• _The problem_
Answer these questions about the account below, one line each:
1. In what region and country was the narrator's home?
2. In what year did world developments begin to affect the narrator's family?
3. According to the narrator's father, what was not right?

##### Document extract

Serving Jehovah in Youth and in Old Age
As told by Carlos Ott
EVEN as a youngster I learned to have a deep respect for the name of the Great Creator, Jehovah. At home I had opportunity to read about that name in the Bible. And when I attended Lutheran religious services with my family I often felt deeply touched by songs that made use of that name. I wanted to praise that name, just as the inspired writer of Psalms invited fellow worshipers to do. (Ps. 66:1, 2) But I did not know how.
In the quiet of our home in Bavaria, Germany, it might seem that we would be far from the stresses and strains of world developments, but in 1914 they began to affect us. War already raged throughout much of Europe. Some were against it, though many favored it; among them particularly the clergy. I can recall the Lutheran priest telling us from the pulpit that “if the government declares war . . . it is because God’s will manifests itself in favor of it.”
Like many other youths I had to go to the nearest city to join the army. On the way I had a conversation with my father. He did not agree with the priest’s view, and I can well recall his saying: “I don’t think it’s right for Lutherans to kill Lutherans, and Catholics to kill Catholics.”

##########
##### Dataset records

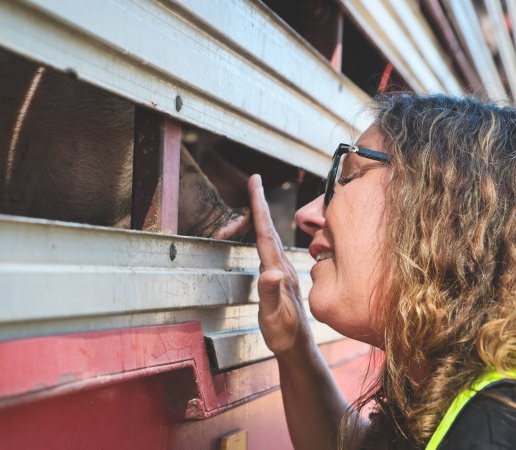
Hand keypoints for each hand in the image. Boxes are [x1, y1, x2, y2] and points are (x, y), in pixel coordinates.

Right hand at [248, 174, 308, 355]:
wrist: (297, 348)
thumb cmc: (284, 334)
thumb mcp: (274, 317)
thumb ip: (271, 294)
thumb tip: (271, 272)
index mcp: (278, 270)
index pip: (265, 233)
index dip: (259, 207)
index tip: (255, 184)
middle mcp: (282, 266)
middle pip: (268, 229)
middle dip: (260, 203)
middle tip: (254, 181)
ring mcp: (283, 271)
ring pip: (271, 237)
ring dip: (263, 216)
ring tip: (257, 199)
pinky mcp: (281, 277)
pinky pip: (271, 248)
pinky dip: (265, 233)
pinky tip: (265, 234)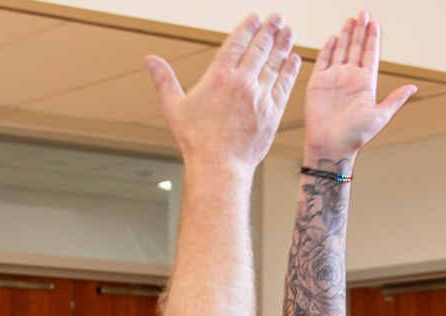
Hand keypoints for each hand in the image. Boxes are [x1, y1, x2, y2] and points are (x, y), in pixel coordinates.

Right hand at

##########

• _Written solution_
1. Bavaria, Germany
2. 1914
3. For Lutherans to kill Lutherans, and Catholics to kill Catholics